July So Far - 286 Minutes Commuting, 249 Minutes Riding

Thanks to the mid-week holiday and a partial work day yesterday, my bicycling has generally kept pace with my car commuting. There's a difference of less than 40 minutes, which I expect to recover during a long ride on Saturday morning. Expecting a normal commute home this afternoon of perhaps 85 minutes, my anticipated ride tomorrow will make the week end up with the bicycling time winning by perhaps as much as an hour.

I'm not sure what to expect for my drive home this afternoon. It's supposed to be a bajillion degrees outside, plus it's a Friday, so I expect "hilarity will ensue," but also with the Wednesday holiday, I suppose many people are making a long weekend out of it.

But whatever. I don't have much of a say in what the traffic will look like on my way home, so I'll obviously need to manage it regardless of its speediness.

Tuesday, July 3, 2012

Plans Flushed. Driving Home From Work.

But I'll still be able for a good ride tomorrow morning.

Happy Fourth of July.

Tank 323 - 28 June 2K12

So I actually put more gas in the Mighty Corolla last Thursday afternoon, and just now am getting to report on it. It was super! I filled up at a Wawa in Stafford, and put in 11.311 gallons, after driving 436.3 miles. So my mileage was a solid 38.57 miles per gallon.

Gas was $3.159/gallon at that time.

It was 98 degrees when I refueled there around 3:00 pm.

So that's about it.

This afternoon I am faced with a tricky decision, one that is sort of making itself. We're all allowed to go home 59 minutes early, which would be 3:01 in my case. I am also permitted an hour of healthy wellness exercise time, which I should have started if I seriously wanted to do it today. But I am suspecting traffic will be so bad at 3:01 that it'd make more sense to ride my bike the 34 miles home, as it's the day before a holiday, and sometimes driving home takes about that long anyway on such days.

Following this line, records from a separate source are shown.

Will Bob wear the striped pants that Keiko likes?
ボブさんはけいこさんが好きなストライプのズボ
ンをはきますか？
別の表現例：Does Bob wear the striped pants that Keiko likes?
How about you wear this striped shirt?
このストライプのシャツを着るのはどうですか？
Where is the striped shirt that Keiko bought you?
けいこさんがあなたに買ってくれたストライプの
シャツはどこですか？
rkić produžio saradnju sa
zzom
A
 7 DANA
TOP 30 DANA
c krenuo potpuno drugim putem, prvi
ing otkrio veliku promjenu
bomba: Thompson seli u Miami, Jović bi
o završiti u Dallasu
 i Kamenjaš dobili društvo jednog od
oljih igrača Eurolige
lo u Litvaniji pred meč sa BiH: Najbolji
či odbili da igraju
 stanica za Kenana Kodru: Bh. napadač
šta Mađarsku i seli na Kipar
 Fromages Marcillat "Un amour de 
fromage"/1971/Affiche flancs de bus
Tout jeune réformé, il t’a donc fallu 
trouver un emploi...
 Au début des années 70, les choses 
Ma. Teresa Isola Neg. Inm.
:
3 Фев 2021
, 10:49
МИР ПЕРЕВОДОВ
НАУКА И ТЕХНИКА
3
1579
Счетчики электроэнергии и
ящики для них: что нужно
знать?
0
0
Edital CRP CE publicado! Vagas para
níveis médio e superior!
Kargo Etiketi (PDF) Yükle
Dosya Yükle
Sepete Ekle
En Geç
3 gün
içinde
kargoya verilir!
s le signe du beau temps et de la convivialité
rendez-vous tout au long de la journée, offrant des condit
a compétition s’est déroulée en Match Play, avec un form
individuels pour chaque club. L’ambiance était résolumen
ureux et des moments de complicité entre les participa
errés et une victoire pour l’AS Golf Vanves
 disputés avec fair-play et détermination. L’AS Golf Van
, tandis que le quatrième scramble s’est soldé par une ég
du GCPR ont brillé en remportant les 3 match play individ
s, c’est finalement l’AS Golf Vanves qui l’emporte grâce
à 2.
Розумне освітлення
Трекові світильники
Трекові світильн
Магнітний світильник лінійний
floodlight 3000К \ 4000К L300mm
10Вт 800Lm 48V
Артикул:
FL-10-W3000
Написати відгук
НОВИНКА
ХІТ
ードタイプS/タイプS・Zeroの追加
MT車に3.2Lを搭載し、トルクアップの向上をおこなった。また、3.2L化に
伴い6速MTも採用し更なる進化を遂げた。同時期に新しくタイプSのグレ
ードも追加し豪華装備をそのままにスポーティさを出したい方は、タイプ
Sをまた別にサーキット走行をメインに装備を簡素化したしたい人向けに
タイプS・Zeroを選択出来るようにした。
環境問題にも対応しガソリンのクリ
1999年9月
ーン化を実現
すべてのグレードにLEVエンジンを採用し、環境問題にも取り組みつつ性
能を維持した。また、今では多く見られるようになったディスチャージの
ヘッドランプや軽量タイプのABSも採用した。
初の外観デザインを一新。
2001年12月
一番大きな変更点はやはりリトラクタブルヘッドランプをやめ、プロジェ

But today is looking weird.

The Google traffic maps are pretty much showing green stripes on the major roads. I feel much safer on Route 1 when it's yellow and red, because I can ride my bike at those speeds. Green does not make me feel like I want to ride home on Route 1.

It's almost 2:30 and if the traffic reports stay so freaking happy and green for cars, I may be compelled to drive home as well. Rats?

On the other hand, if I do manage to drive home in a not-so-slow manner, I think the rest of my family will be out at the lake for the afternoon, so I may be able to get home, change real quick, and then go out for a ride around the neighborhoods and stuff, which wouldn't be so bad, but it's not like riding home on Route 1 when all those other cars are stuck in stop-and-go traffic.

Monday, July 2, 2012

Ended June Ahead - Bicycling Likely to Win

As July begins, I am pleased that the bicycling time for the year is only about 32.6 hours behind my car commuting time. When I ended January with a 7-hour deficit, I had expected that by the end of June it would be about 42 hours that I'd be needing to make up by the end of the year.

Happily, my bike rides have been increasing in duration and I'm going into July with a smaller than anticipated deficit.

With new Thursday afternoon meetings at the new building, my Thursday commutes home will probably remain shorter than average, which may keep the gap from growing as rapidly as it had been for the first several months of the year.

I'm scheduled for 19 work days this month (July), but at least one of those "work days" I will be going in late, so I ought to be able to get a decent bike ride in early in the day.

More and more, I am becoming increasingly confident that I will ride my bike for more time than I spend driving to and from work in my car.